(Design files in plain text)
Content starts

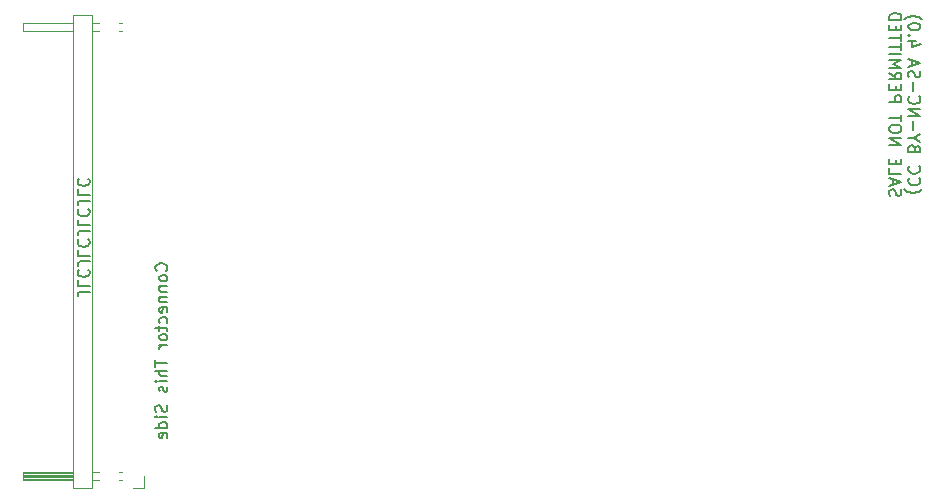
<source format=gbr>
%TF.GenerationSoftware,KiCad,Pcbnew,(6.0.2)*%
%TF.CreationDate,2022-04-05T12:49:12-06:00*%
%TF.ProjectId,PowerBook_F4_THTV1,506f7765-7242-46f6-9f6b-5f46345f5448,rev?*%
%TF.SameCoordinates,Original*%
%TF.FileFunction,Legend,Bot*%
%TF.FilePolarity,Positive*%
%FSLAX46Y46*%
G04 Gerber Fmt 4.6, Leading zero omitted, Abs format (unit mm)*
G04 Created by KiCad (PCBNEW (6.0.2)) date 2022-04-05 12:49:12*
%MOMM*%
%LPD*%
G01*
G04 APERTURE LIST*
%ADD10C,0.150000*%
%ADD11C,0.120000*%
G04 APERTURE END LIST*
D10*
X66587619Y-85169047D02*
X65873333Y-85169047D01*
X65730476Y-85216666D01*
X65635238Y-85311904D01*
X65587619Y-85454761D01*
X65587619Y-85550000D01*
X65587619Y-84216666D02*
X65587619Y-84692857D01*
X66587619Y-84692857D01*
X65682857Y-83311904D02*
X65635238Y-83359523D01*
X65587619Y-83502380D01*
X65587619Y-83597619D01*
X65635238Y-83740476D01*
X65730476Y-83835714D01*
X65825714Y-83883333D01*
X66016190Y-83930952D01*
X66159047Y-83930952D01*
X66349523Y-83883333D01*
X66444761Y-83835714D01*
X66540000Y-83740476D01*
X66587619Y-83597619D01*
X66587619Y-83502380D01*
X66540000Y-83359523D01*
X66492380Y-83311904D01*
X66587619Y-82597619D02*
X65873333Y-82597619D01*
X65730476Y-82645238D01*
X65635238Y-82740476D01*
X65587619Y-82883333D01*
X65587619Y-82978571D01*
X65587619Y-81645238D02*
X65587619Y-82121428D01*
X66587619Y-82121428D01*
X65682857Y-80740476D02*
X65635238Y-80788095D01*
X65587619Y-80930952D01*
X65587619Y-81026190D01*
X65635238Y-81169047D01*
X65730476Y-81264285D01*
X65825714Y-81311904D01*
X66016190Y-81359523D01*
X66159047Y-81359523D01*
X66349523Y-81311904D01*
X66444761Y-81264285D01*
X66540000Y-81169047D01*
X66587619Y-81026190D01*
X66587619Y-80930952D01*
X66540000Y-80788095D01*
X66492380Y-80740476D01*
X66587619Y-80026190D02*
X65873333Y-80026190D01*
X65730476Y-80073809D01*
X65635238Y-80169047D01*
X65587619Y-80311904D01*
X65587619Y-80407142D01*
X65587619Y-79073809D02*
X65587619Y-79550000D01*
X66587619Y-79550000D01*
X65682857Y-78169047D02*
X65635238Y-78216666D01*
X65587619Y-78359523D01*
X65587619Y-78454761D01*
X65635238Y-78597619D01*
X65730476Y-78692857D01*
X65825714Y-78740476D01*
X66016190Y-78788095D01*
X66159047Y-78788095D01*
X66349523Y-78740476D01*
X66444761Y-78692857D01*
X66540000Y-78597619D01*
X66587619Y-78454761D01*
X66587619Y-78359523D01*
X66540000Y-78216666D01*
X66492380Y-78169047D01*
X66587619Y-77454761D02*
X65873333Y-77454761D01*
X65730476Y-77502380D01*
X65635238Y-77597619D01*
X65587619Y-77740476D01*
X65587619Y-77835714D01*
X65587619Y-76502380D02*
X65587619Y-76978571D01*
X66587619Y-76978571D01*
X65682857Y-75597619D02*
X65635238Y-75645238D01*
X65587619Y-75788095D01*
X65587619Y-75883333D01*
X65635238Y-76026190D01*
X65730476Y-76121428D01*
X65825714Y-76169047D01*
X66016190Y-76216666D01*
X66159047Y-76216666D01*
X66349523Y-76169047D01*
X66444761Y-76121428D01*
X66540000Y-76026190D01*
X66587619Y-75883333D01*
X66587619Y-75788095D01*
X66540000Y-75645238D01*
X66492380Y-75597619D01*
X73077142Y-83394285D02*
X73124761Y-83346666D01*
X73172380Y-83203809D01*
X73172380Y-83108571D01*
X73124761Y-82965714D01*
X73029523Y-82870476D01*
X72934285Y-82822857D01*
X72743809Y-82775238D01*
X72600952Y-82775238D01*
X72410476Y-82822857D01*
X72315238Y-82870476D01*
X72220000Y-82965714D01*
X72172380Y-83108571D01*
X72172380Y-83203809D01*
X72220000Y-83346666D01*
X72267619Y-83394285D01*
X73172380Y-83965714D02*
X73124761Y-83870476D01*
X73077142Y-83822857D01*
X72981904Y-83775238D01*
X72696190Y-83775238D01*
X72600952Y-83822857D01*
X72553333Y-83870476D01*
X72505714Y-83965714D01*
X72505714Y-84108571D01*
X72553333Y-84203809D01*
X72600952Y-84251428D01*
X72696190Y-84299047D01*
X72981904Y-84299047D01*
X73077142Y-84251428D01*
X73124761Y-84203809D01*
X73172380Y-84108571D01*
X73172380Y-83965714D01*
X72505714Y-84727619D02*
X73172380Y-84727619D01*
X72600952Y-84727619D02*
X72553333Y-84775238D01*
X72505714Y-84870476D01*
X72505714Y-85013333D01*
X72553333Y-85108571D01*
X72648571Y-85156190D01*
X73172380Y-85156190D01*
X72505714Y-85632380D02*
X73172380Y-85632380D01*
X72600952Y-85632380D02*
X72553333Y-85680000D01*
X72505714Y-85775238D01*
X72505714Y-85918095D01*
X72553333Y-86013333D01*
X72648571Y-86060952D01*
X73172380Y-86060952D01*
X73124761Y-86918095D02*
X73172380Y-86822857D01*
X73172380Y-86632380D01*
X73124761Y-86537142D01*
X73029523Y-86489523D01*
X72648571Y-86489523D01*
X72553333Y-86537142D01*
X72505714Y-86632380D01*
X72505714Y-86822857D01*
X72553333Y-86918095D01*
X72648571Y-86965714D01*
X72743809Y-86965714D01*
X72839047Y-86489523D01*
X73124761Y-87822857D02*
X73172380Y-87727619D01*
X73172380Y-87537142D01*
X73124761Y-87441904D01*
X73077142Y-87394285D01*
X72981904Y-87346666D01*
X72696190Y-87346666D01*
X72600952Y-87394285D01*
X72553333Y-87441904D01*
X72505714Y-87537142D01*
X72505714Y-87727619D01*
X72553333Y-87822857D01*
X72505714Y-88108571D02*
X72505714Y-88489523D01*
X72172380Y-88251428D02*
X73029523Y-88251428D01*
X73124761Y-88299047D01*
X73172380Y-88394285D01*
X73172380Y-88489523D01*
X73172380Y-88965714D02*
X73124761Y-88870476D01*
X73077142Y-88822857D01*
X72981904Y-88775238D01*
X72696190Y-88775238D01*
X72600952Y-88822857D01*
X72553333Y-88870476D01*
X72505714Y-88965714D01*
X72505714Y-89108571D01*
X72553333Y-89203809D01*
X72600952Y-89251428D01*
X72696190Y-89299047D01*
X72981904Y-89299047D01*
X73077142Y-89251428D01*
X73124761Y-89203809D01*
X73172380Y-89108571D01*
X73172380Y-88965714D01*
X73172380Y-89727619D02*
X72505714Y-89727619D01*
X72696190Y-89727619D02*
X72600952Y-89775238D01*
X72553333Y-89822857D01*
X72505714Y-89918095D01*
X72505714Y-90013333D01*
X72172380Y-90965714D02*
X72172380Y-91537142D01*
X73172380Y-91251428D02*
X72172380Y-91251428D01*
X73172380Y-91870476D02*
X72172380Y-91870476D01*
X73172380Y-92299047D02*
X72648571Y-92299047D01*
X72553333Y-92251428D01*
X72505714Y-92156190D01*
X72505714Y-92013333D01*
X72553333Y-91918095D01*
X72600952Y-91870476D01*
X73172380Y-92775238D02*
X72505714Y-92775238D01*
X72172380Y-92775238D02*
X72220000Y-92727619D01*
X72267619Y-92775238D01*
X72220000Y-92822857D01*
X72172380Y-92775238D01*
X72267619Y-92775238D01*
X73124761Y-93203809D02*
X73172380Y-93299047D01*
X73172380Y-93489523D01*
X73124761Y-93584761D01*
X73029523Y-93632380D01*
X72981904Y-93632380D01*
X72886666Y-93584761D01*
X72839047Y-93489523D01*
X72839047Y-93346666D01*
X72791428Y-93251428D01*
X72696190Y-93203809D01*
X72648571Y-93203809D01*
X72553333Y-93251428D01*
X72505714Y-93346666D01*
X72505714Y-93489523D01*
X72553333Y-93584761D01*
X73124761Y-94775238D02*
X73172380Y-94918095D01*
X73172380Y-95156190D01*
X73124761Y-95251428D01*
X73077142Y-95299047D01*
X72981904Y-95346666D01*
X72886666Y-95346666D01*
X72791428Y-95299047D01*
X72743809Y-95251428D01*
X72696190Y-95156190D01*
X72648571Y-94965714D01*
X72600952Y-94870476D01*
X72553333Y-94822857D01*
X72458095Y-94775238D01*
X72362857Y-94775238D01*
X72267619Y-94822857D01*
X72220000Y-94870476D01*
X72172380Y-94965714D01*
X72172380Y-95203809D01*
X72220000Y-95346666D01*
X73172380Y-95775238D02*
X72505714Y-95775238D01*
X72172380Y-95775238D02*
X72220000Y-95727619D01*
X72267619Y-95775238D01*
X72220000Y-95822857D01*
X72172380Y-95775238D01*
X72267619Y-95775238D01*
X73172380Y-96680000D02*
X72172380Y-96680000D01*
X73124761Y-96680000D02*
X73172380Y-96584761D01*
X73172380Y-96394285D01*
X73124761Y-96299047D01*
X73077142Y-96251428D01*
X72981904Y-96203809D01*
X72696190Y-96203809D01*
X72600952Y-96251428D01*
X72553333Y-96299047D01*
X72505714Y-96394285D01*
X72505714Y-96584761D01*
X72553333Y-96680000D01*
X73124761Y-97537142D02*
X73172380Y-97441904D01*
X73172380Y-97251428D01*
X73124761Y-97156190D01*
X73029523Y-97108571D01*
X72648571Y-97108571D01*
X72553333Y-97156190D01*
X72505714Y-97251428D01*
X72505714Y-97441904D01*
X72553333Y-97537142D01*
X72648571Y-97584761D01*
X72743809Y-97584761D01*
X72839047Y-97108571D01*
X135541666Y-76500476D02*
X135589285Y-76548095D01*
X135732142Y-76643333D01*
X135827380Y-76690952D01*
X135970238Y-76738571D01*
X136208333Y-76786190D01*
X136398809Y-76786190D01*
X136636904Y-76738571D01*
X136779761Y-76690952D01*
X136875000Y-76643333D01*
X137017857Y-76548095D01*
X137065476Y-76500476D01*
X136017857Y-75548095D02*
X135970238Y-75595714D01*
X135922619Y-75738571D01*
X135922619Y-75833809D01*
X135970238Y-75976666D01*
X136065476Y-76071904D01*
X136160714Y-76119523D01*
X136351190Y-76167142D01*
X136494047Y-76167142D01*
X136684523Y-76119523D01*
X136779761Y-76071904D01*
X136875000Y-75976666D01*
X136922619Y-75833809D01*
X136922619Y-75738571D01*
X136875000Y-75595714D01*
X136827380Y-75548095D01*
X136017857Y-74548095D02*
X135970238Y-74595714D01*
X135922619Y-74738571D01*
X135922619Y-74833809D01*
X135970238Y-74976666D01*
X136065476Y-75071904D01*
X136160714Y-75119523D01*
X136351190Y-75167142D01*
X136494047Y-75167142D01*
X136684523Y-75119523D01*
X136779761Y-75071904D01*
X136875000Y-74976666D01*
X136922619Y-74833809D01*
X136922619Y-74738571D01*
X136875000Y-74595714D01*
X136827380Y-74548095D01*
X136446428Y-73024285D02*
X136398809Y-72881428D01*
X136351190Y-72833809D01*
X136255952Y-72786190D01*
X136113095Y-72786190D01*
X136017857Y-72833809D01*
X135970238Y-72881428D01*
X135922619Y-72976666D01*
X135922619Y-73357619D01*
X136922619Y-73357619D01*
X136922619Y-73024285D01*
X136875000Y-72929047D01*
X136827380Y-72881428D01*
X136732142Y-72833809D01*
X136636904Y-72833809D01*
X136541666Y-72881428D01*
X136494047Y-72929047D01*
X136446428Y-73024285D01*
X136446428Y-73357619D01*
X136398809Y-72167142D02*
X135922619Y-72167142D01*
X136922619Y-72500476D02*
X136398809Y-72167142D01*
X136922619Y-71833809D01*
X136303571Y-71500476D02*
X136303571Y-70738571D01*
X135922619Y-70262380D02*
X136922619Y-70262380D01*
X135922619Y-69690952D01*
X136922619Y-69690952D01*
X136017857Y-68643333D02*
X135970238Y-68690952D01*
X135922619Y-68833809D01*
X135922619Y-68929047D01*
X135970238Y-69071904D01*
X136065476Y-69167142D01*
X136160714Y-69214761D01*
X136351190Y-69262380D01*
X136494047Y-69262380D01*
X136684523Y-69214761D01*
X136779761Y-69167142D01*
X136875000Y-69071904D01*
X136922619Y-68929047D01*
X136922619Y-68833809D01*
X136875000Y-68690952D01*
X136827380Y-68643333D01*
X136303571Y-68214761D02*
X136303571Y-67452857D01*
X135970238Y-67024285D02*
X135922619Y-66881428D01*
X135922619Y-66643333D01*
X135970238Y-66548095D01*
X136017857Y-66500476D01*
X136113095Y-66452857D01*
X136208333Y-66452857D01*
X136303571Y-66500476D01*
X136351190Y-66548095D01*
X136398809Y-66643333D01*
X136446428Y-66833809D01*
X136494047Y-66929047D01*
X136541666Y-66976666D01*
X136636904Y-67024285D01*
X136732142Y-67024285D01*
X136827380Y-66976666D01*
X136875000Y-66929047D01*
X136922619Y-66833809D01*
X136922619Y-66595714D01*
X136875000Y-66452857D01*
X136208333Y-66071904D02*
X136208333Y-65595714D01*
X135922619Y-66167142D02*
X136922619Y-65833809D01*
X135922619Y-65500476D01*
X136589285Y-63976666D02*
X135922619Y-63976666D01*
X136970238Y-64214761D02*
X136255952Y-64452857D01*
X136255952Y-63833809D01*
X136017857Y-63452857D02*
X135970238Y-63405238D01*
X135922619Y-63452857D01*
X135970238Y-63500476D01*
X136017857Y-63452857D01*
X135922619Y-63452857D01*
X136922619Y-62786190D02*
X136922619Y-62690952D01*
X136875000Y-62595714D01*
X136827380Y-62548095D01*
X136732142Y-62500476D01*
X136541666Y-62452857D01*
X136303571Y-62452857D01*
X136113095Y-62500476D01*
X136017857Y-62548095D01*
X135970238Y-62595714D01*
X135922619Y-62690952D01*
X135922619Y-62786190D01*
X135970238Y-62881428D01*
X136017857Y-62929047D01*
X136113095Y-62976666D01*
X136303571Y-63024285D01*
X136541666Y-63024285D01*
X136732142Y-62976666D01*
X136827380Y-62929047D01*
X136875000Y-62881428D01*
X136922619Y-62786190D01*
X135541666Y-62119523D02*
X135589285Y-62071904D01*
X135732142Y-61976666D01*
X135827380Y-61929047D01*
X135970238Y-61881428D01*
X136208333Y-61833809D01*
X136398809Y-61833809D01*
X136636904Y-61881428D01*
X136779761Y-61929047D01*
X136875000Y-61976666D01*
X137017857Y-62071904D01*
X137065476Y-62119523D01*
X134360238Y-77048095D02*
X134312619Y-76905238D01*
X134312619Y-76667142D01*
X134360238Y-76571904D01*
X134407857Y-76524285D01*
X134503095Y-76476666D01*
X134598333Y-76476666D01*
X134693571Y-76524285D01*
X134741190Y-76571904D01*
X134788809Y-76667142D01*
X134836428Y-76857619D01*
X134884047Y-76952857D01*
X134931666Y-77000476D01*
X135026904Y-77048095D01*
X135122142Y-77048095D01*
X135217380Y-77000476D01*
X135265000Y-76952857D01*
X135312619Y-76857619D01*
X135312619Y-76619523D01*
X135265000Y-76476666D01*
X134598333Y-76095714D02*
X134598333Y-75619523D01*
X134312619Y-76190952D02*
X135312619Y-75857619D01*
X134312619Y-75524285D01*
X134312619Y-74714761D02*
X134312619Y-75190952D01*
X135312619Y-75190952D01*
X134836428Y-74381428D02*
X134836428Y-74048095D01*
X134312619Y-73905238D02*
X134312619Y-74381428D01*
X135312619Y-74381428D01*
X135312619Y-73905238D01*
X134312619Y-72714761D02*
X135312619Y-72714761D01*
X134312619Y-72143333D01*
X135312619Y-72143333D01*
X135312619Y-71476666D02*
X135312619Y-71286190D01*
X135265000Y-71190952D01*
X135169761Y-71095714D01*
X134979285Y-71048095D01*
X134645952Y-71048095D01*
X134455476Y-71095714D01*
X134360238Y-71190952D01*
X134312619Y-71286190D01*
X134312619Y-71476666D01*
X134360238Y-71571904D01*
X134455476Y-71667142D01*
X134645952Y-71714761D01*
X134979285Y-71714761D01*
X135169761Y-71667142D01*
X135265000Y-71571904D01*
X135312619Y-71476666D01*
X135312619Y-70762380D02*
X135312619Y-70190952D01*
X134312619Y-70476666D02*
X135312619Y-70476666D01*
X134312619Y-69095714D02*
X135312619Y-69095714D01*
X135312619Y-68714761D01*
X135265000Y-68619523D01*
X135217380Y-68571904D01*
X135122142Y-68524285D01*
X134979285Y-68524285D01*
X134884047Y-68571904D01*
X134836428Y-68619523D01*
X134788809Y-68714761D01*
X134788809Y-69095714D01*
X134836428Y-68095714D02*
X134836428Y-67762380D01*
X134312619Y-67619523D02*
X134312619Y-68095714D01*
X135312619Y-68095714D01*
X135312619Y-67619523D01*
X134312619Y-66619523D02*
X134788809Y-66952857D01*
X134312619Y-67190952D02*
X135312619Y-67190952D01*
X135312619Y-66810000D01*
X135265000Y-66714761D01*
X135217380Y-66667142D01*
X135122142Y-66619523D01*
X134979285Y-66619523D01*
X134884047Y-66667142D01*
X134836428Y-66714761D01*
X134788809Y-66810000D01*
X134788809Y-67190952D01*
X134312619Y-66190952D02*
X135312619Y-66190952D01*
X134598333Y-65857619D01*
X135312619Y-65524285D01*
X134312619Y-65524285D01*
X134312619Y-65048095D02*
X135312619Y-65048095D01*
X135312619Y-64714761D02*
X135312619Y-64143333D01*
X134312619Y-64429047D02*
X135312619Y-64429047D01*
X135312619Y-63952857D02*
X135312619Y-63381428D01*
X134312619Y-63667142D02*
X135312619Y-63667142D01*
X134836428Y-63048095D02*
X134836428Y-62714761D01*
X134312619Y-62571904D02*
X134312619Y-63048095D01*
X135312619Y-63048095D01*
X135312619Y-62571904D01*
X134312619Y-62143333D02*
X135312619Y-62143333D01*
X135312619Y-61905238D01*
X135265000Y-61762380D01*
X135169761Y-61667142D01*
X135074523Y-61619523D01*
X134884047Y-61571904D01*
X134741190Y-61571904D01*
X134550714Y-61619523D01*
X134455476Y-61667142D01*
X134360238Y-61762380D01*
X134312619Y-61905238D01*
X134312619Y-62143333D01*
D11*
%TO.C,J2*%
X65174560Y-100533400D02*
X60974560Y-100533400D01*
X65174560Y-100893400D02*
X60974560Y-100893400D01*
X65174560Y-100773400D02*
X60974560Y-100773400D01*
X67352446Y-62453400D02*
X66794560Y-62453400D01*
X71234560Y-101763400D02*
X70234560Y-101763400D01*
X60974560Y-100453400D02*
X65174560Y-100453400D01*
X60974560Y-101073400D02*
X60974560Y-100453400D01*
X66794560Y-101823400D02*
X66794560Y-61703400D01*
X67352446Y-63073400D02*
X66794560Y-63073400D01*
X60974560Y-63073400D02*
X60974560Y-62453400D01*
X69299560Y-100453400D02*
X69116674Y-100453400D01*
X65174560Y-101013400D02*
X60974560Y-101013400D01*
X65174560Y-101073400D02*
X60974560Y-101073400D01*
X67352446Y-101073400D02*
X66794560Y-101073400D01*
X67352446Y-100453400D02*
X66794560Y-100453400D01*
X65174560Y-63073400D02*
X60974560Y-63073400D01*
X66794560Y-61703400D02*
X65174560Y-61703400D01*
X69352446Y-62453400D02*
X69116674Y-62453400D01*
X65174560Y-100653400D02*
X60974560Y-100653400D01*
X69299560Y-101073400D02*
X69116674Y-101073400D01*
X69352446Y-63073400D02*
X69116674Y-63073400D01*
X65174560Y-101823400D02*
X66794560Y-101823400D01*
X65174560Y-61703400D02*
X65174560Y-101823400D01*
X60974560Y-62453400D02*
X65174560Y-62453400D01*
X71234560Y-100763400D02*
X71234560Y-101763400D01*
%TD*%
M02*

</source>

Content ends

Set down, exactly as they stand above, the lines starting with the line with "X134836428Y-68095714D02*" and going on through the line with "X69116674Y-62453400D01*", and no others.

X134836428Y-68095714D02*
X134836428Y-67762380D01*
X134312619Y-67619523D02*
X134312619Y-68095714D01*
X135312619Y-68095714D01*
X135312619Y-67619523D01*
X134312619Y-66619523D02*
X134788809Y-66952857D01*
X134312619Y-67190952D02*
X135312619Y-67190952D01*
X135312619Y-66810000D01*
X135265000Y-66714761D01*
X135217380Y-66667142D01*
X135122142Y-66619523D01*
X134979285Y-66619523D01*
X134884047Y-66667142D01*
X134836428Y-66714761D01*
X134788809Y-66810000D01*
X134788809Y-67190952D01*
X134312619Y-66190952D02*
X135312619Y-66190952D01*
X134598333Y-65857619D01*
X135312619Y-65524285D01*
X134312619Y-65524285D01*
X134312619Y-65048095D02*
X135312619Y-65048095D01*
X135312619Y-64714761D02*
X135312619Y-64143333D01*
X134312619Y-64429047D02*
X135312619Y-64429047D01*
X135312619Y-63952857D02*
X135312619Y-63381428D01*
X134312619Y-63667142D02*
X135312619Y-63667142D01*
X134836428Y-63048095D02*
X134836428Y-62714761D01*
X134312619Y-62571904D02*
X134312619Y-63048095D01*
X135312619Y-63048095D01*
X135312619Y-62571904D01*
X134312619Y-62143333D02*
X135312619Y-62143333D01*
X135312619Y-61905238D01*
X135265000Y-61762380D01*
X135169761Y-61667142D01*
X135074523Y-61619523D01*
X134884047Y-61571904D01*
X134741190Y-61571904D01*
X134550714Y-61619523D01*
X134455476Y-61667142D01*
X134360238Y-61762380D01*
X134312619Y-61905238D01*
X134312619Y-62143333D01*
D11*
%TO.C,J2*%
X65174560Y-100533400D02*
X60974560Y-100533400D01*
X65174560Y-100893400D02*
X60974560Y-100893400D01*
X65174560Y-100773400D02*
X60974560Y-100773400D01*
X67352446Y-62453400D02*
X66794560Y-62453400D01*
X71234560Y-101763400D02*
X70234560Y-101763400D01*
X60974560Y-100453400D02*
X65174560Y-100453400D01*
X60974560Y-101073400D02*
X60974560Y-100453400D01*
X66794560Y-101823400D02*
X66794560Y-61703400D01*
X67352446Y-63073400D02*
X66794560Y-63073400D01*
X60974560Y-63073400D02*
X60974560Y-62453400D01*
X69299560Y-100453400D02*
X69116674Y-100453400D01*
X65174560Y-101013400D02*
X60974560Y-101013400D01*
X65174560Y-101073400D02*
X60974560Y-101073400D01*
X67352446Y-101073400D02*
X66794560Y-101073400D01*
X67352446Y-100453400D02*
X66794560Y-100453400D01*
X65174560Y-63073400D02*
X60974560Y-63073400D01*
X66794560Y-61703400D02*
X65174560Y-61703400D01*
X69352446Y-62453400D02*
X69116674Y-62453400D01*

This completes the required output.